= BRIEF 1 =
Summarize the hurricane season article in two sentences.
= BRIEF 2 =
According to the hurricane season article, between which dates do the greatest number of Atlantic storms typically form?
= BRIEF 3 =
Write out the part of the hurricane season article that opens with the words containing "So far, 11 named" and closes with "Isaias—strengthened into hurricanes.".

BEGIN GIVEN PASSAGE

News

Recipe for a Busy Hurricane Season: Warmer Water, Cleaner Air

Editor’s Note (8/21/20): Tropical Depression 13 has now strengthened and become Tropical Storm Laura.

Peak Atlantic hurricane season began yesterday. The greatest number of storms—especially major storms—typically form between Aug. 20 and Oct. 10.

But the start of the busy season is a bit more troubling than usual this year. The early part of the season has already been abnormally active.

So far, 11 named storms have already formed in the Atlantic basin. The National Hurricane Center names a storm once it reaches tropical storm levels. Two of them—Hanna and Isaias—strengthened into hurricanes.

Meanwhile, two more tropical depressions are already churning in the Atlantic basin, one in the Caribbean Sea and the other just west of the Caribbean islands. If they strengthen into tropical storms, they’ll be the 13th and 14th named storms this year.

An average season, on the other hand, typically sees only around two named storms by the beginning of August. An entire season, which concludes at the end of November, usually sees around 12.

In other words, the early part of this season has already seen nearly as many storms as an entire hurricane season would typically produce.

Unusual weather activity these days often begs the question: Is climate change playing a role? Are we catching a glimpse of what may eventually become a “new normal” in a warming world?

END GIVEN PASSAGE
BEGIN DATA ENTRIES

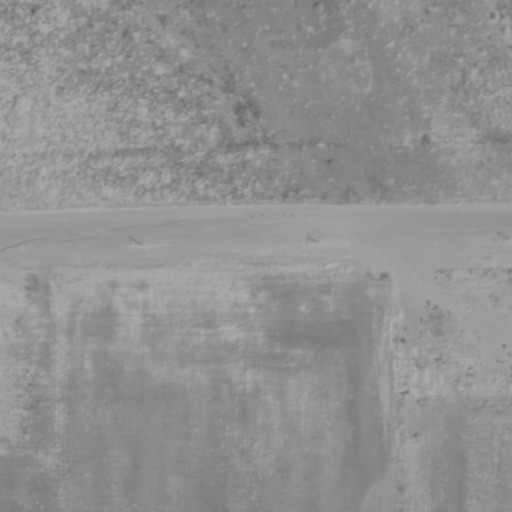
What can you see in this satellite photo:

END DATA ENTRIES
BEGIN DATA ENTRIES

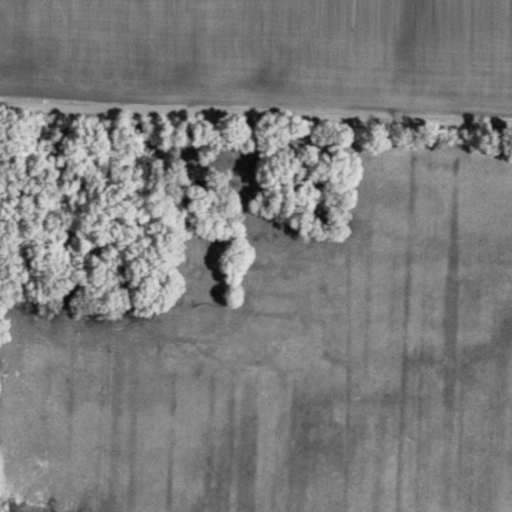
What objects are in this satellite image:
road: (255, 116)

END DATA ENTRIES

= EXERCISE RESULT 1 =
Peak Atlantic hurricane season has begun after an abnormally active early stretch: 11 named storms have already formed, including two that became hurricanes, Hanna and Isaias. An average season usually sees only about two named storms by early August and around 12 in total, so this season has already produced nearly a full season's typical count.

= EXERCISE RESULT 2 =
Between Aug. 20 and Oct. 10.

= EXERCISE RESULT 3 =
So far, 11 named storms have already formed in the Atlantic basin. The National Hurricane Center names a storm once it reaches tropical storm levels. Two of them—Hanna and Isaias—strengthened into hurricanes.